Author : John L. Pollock
Publisher : Princeton University Press
Page : 362 pages
File Size : 43,7 MB
Release : 2015-03-08
Category : Psychology
ISBN : 1400870739
One of the most firmly entrenched beliefs of contemporary philosophy is that the only way to analyze a concept is to state its truth conditions. In epistemology this has led to the search for reductive analyses, to phenomenalism, behaviorism, and their analogues in other areas of knowledge. Arguing that these attempts at reductive analysis have invariably failed, John L. Pollock defends an alternative theory of conceptual analysis in this book. The author suggests that concepts should be analyzed in terms of their justification conditions rather than their truth conditions.
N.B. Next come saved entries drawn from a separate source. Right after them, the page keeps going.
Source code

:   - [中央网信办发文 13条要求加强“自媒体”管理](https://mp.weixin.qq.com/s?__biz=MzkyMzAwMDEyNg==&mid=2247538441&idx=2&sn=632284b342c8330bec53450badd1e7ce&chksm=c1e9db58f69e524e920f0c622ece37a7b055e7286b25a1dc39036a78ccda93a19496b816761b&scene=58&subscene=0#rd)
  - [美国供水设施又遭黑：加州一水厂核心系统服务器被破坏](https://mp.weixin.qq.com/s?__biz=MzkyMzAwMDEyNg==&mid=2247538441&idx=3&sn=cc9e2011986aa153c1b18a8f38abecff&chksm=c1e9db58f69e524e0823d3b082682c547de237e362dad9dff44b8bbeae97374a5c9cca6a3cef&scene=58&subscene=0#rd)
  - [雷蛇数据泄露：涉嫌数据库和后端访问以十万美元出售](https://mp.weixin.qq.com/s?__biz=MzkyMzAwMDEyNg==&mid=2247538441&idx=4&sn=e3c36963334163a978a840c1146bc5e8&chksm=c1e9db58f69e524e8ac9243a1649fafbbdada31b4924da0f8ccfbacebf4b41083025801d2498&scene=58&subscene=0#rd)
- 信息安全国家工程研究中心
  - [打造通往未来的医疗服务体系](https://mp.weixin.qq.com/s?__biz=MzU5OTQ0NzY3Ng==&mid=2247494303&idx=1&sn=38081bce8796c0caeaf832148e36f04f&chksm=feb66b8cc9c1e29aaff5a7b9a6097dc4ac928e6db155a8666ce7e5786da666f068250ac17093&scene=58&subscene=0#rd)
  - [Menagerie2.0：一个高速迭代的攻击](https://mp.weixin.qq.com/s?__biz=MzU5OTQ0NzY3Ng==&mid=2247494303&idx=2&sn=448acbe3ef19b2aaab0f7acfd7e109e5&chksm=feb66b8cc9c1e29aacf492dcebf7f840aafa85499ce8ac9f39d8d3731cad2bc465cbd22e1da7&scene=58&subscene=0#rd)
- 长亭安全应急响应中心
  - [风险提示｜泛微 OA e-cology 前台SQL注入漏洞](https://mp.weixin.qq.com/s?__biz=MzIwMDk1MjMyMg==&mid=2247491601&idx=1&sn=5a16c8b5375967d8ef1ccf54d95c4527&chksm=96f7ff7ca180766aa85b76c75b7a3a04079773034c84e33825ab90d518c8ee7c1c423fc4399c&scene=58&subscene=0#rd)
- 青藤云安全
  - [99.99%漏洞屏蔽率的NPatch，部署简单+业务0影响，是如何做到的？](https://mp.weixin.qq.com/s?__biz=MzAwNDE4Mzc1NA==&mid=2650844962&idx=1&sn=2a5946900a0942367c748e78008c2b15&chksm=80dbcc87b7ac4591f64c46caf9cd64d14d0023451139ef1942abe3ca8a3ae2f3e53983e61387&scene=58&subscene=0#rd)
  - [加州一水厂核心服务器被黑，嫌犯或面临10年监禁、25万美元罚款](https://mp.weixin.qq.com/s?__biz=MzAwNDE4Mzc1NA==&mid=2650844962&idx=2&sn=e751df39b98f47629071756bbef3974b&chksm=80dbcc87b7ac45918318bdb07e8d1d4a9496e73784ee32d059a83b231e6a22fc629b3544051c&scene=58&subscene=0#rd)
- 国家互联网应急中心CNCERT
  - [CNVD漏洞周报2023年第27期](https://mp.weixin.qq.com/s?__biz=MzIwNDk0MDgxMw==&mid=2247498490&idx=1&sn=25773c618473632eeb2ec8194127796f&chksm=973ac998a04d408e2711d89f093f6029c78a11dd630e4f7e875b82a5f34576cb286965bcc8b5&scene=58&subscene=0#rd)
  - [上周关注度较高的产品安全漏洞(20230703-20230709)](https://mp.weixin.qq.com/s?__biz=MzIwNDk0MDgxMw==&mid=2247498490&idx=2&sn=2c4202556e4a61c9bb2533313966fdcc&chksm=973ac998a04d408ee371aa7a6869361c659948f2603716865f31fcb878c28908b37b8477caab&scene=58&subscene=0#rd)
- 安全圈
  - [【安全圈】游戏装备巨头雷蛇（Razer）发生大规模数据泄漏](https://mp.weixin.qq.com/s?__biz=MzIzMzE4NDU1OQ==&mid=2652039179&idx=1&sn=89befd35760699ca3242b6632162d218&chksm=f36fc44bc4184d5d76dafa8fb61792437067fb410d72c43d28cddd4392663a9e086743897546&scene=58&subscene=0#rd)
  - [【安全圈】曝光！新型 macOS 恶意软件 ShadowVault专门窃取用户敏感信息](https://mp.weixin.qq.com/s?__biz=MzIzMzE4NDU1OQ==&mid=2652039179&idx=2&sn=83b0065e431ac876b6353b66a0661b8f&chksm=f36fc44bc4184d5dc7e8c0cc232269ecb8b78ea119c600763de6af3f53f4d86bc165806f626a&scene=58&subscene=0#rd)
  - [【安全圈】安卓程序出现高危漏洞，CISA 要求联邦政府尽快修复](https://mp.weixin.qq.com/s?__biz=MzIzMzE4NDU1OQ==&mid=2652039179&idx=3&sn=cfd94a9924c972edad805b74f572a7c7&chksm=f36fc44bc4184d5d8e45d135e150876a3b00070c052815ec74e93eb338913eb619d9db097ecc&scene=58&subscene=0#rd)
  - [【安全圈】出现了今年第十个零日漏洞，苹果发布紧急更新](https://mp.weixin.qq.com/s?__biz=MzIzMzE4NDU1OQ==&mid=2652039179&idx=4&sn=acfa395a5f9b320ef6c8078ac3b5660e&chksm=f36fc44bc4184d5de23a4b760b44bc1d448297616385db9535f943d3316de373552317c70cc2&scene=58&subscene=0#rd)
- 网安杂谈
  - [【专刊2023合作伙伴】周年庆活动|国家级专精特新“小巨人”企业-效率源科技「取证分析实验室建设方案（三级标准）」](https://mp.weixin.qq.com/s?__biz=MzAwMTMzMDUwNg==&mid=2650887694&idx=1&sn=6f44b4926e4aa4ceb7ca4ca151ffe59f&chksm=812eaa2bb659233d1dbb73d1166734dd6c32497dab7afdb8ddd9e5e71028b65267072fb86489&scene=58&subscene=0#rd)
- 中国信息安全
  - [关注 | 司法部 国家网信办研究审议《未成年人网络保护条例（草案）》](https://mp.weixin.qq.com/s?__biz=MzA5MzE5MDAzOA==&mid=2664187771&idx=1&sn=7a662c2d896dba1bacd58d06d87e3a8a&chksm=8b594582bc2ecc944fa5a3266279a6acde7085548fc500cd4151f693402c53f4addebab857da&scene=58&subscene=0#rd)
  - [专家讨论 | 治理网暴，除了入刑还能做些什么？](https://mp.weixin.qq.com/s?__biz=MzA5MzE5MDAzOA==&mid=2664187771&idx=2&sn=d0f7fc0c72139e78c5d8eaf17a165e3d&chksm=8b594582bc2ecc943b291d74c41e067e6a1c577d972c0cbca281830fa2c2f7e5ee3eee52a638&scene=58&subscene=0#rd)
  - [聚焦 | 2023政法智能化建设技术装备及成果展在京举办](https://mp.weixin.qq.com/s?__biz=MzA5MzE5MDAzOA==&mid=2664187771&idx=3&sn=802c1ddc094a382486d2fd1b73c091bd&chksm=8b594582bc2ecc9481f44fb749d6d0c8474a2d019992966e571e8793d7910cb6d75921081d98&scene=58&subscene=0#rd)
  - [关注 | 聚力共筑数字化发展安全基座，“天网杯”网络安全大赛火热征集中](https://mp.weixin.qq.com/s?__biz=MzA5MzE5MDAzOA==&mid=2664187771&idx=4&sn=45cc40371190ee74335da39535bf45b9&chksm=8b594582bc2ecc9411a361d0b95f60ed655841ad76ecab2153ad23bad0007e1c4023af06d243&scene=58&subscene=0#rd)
After laying a theoretical foundation for this alternative scheme of analysis, Professor Pollock applies his theory in proposing solutions to a number of traditional epistemological problems. Among the areas of knowledge discussed are perception, knowledge of the past, induction, knowledge of other minds, and a priori knowledge. Originally published in 1975. The Princeton Legacy Library uses the latest print-on-demand technology to again make available previously out-of-print books from the distinguished backlist of Princeton University Press. These editions preserve the original texts of these important books while presenting them in durable paperback and hardcover editions. The goal of the Princeton Legacy Library is to vastly increase access to the rich scholarly heritage found in the thousands of books published by Princeton University Press since its founding in 1905.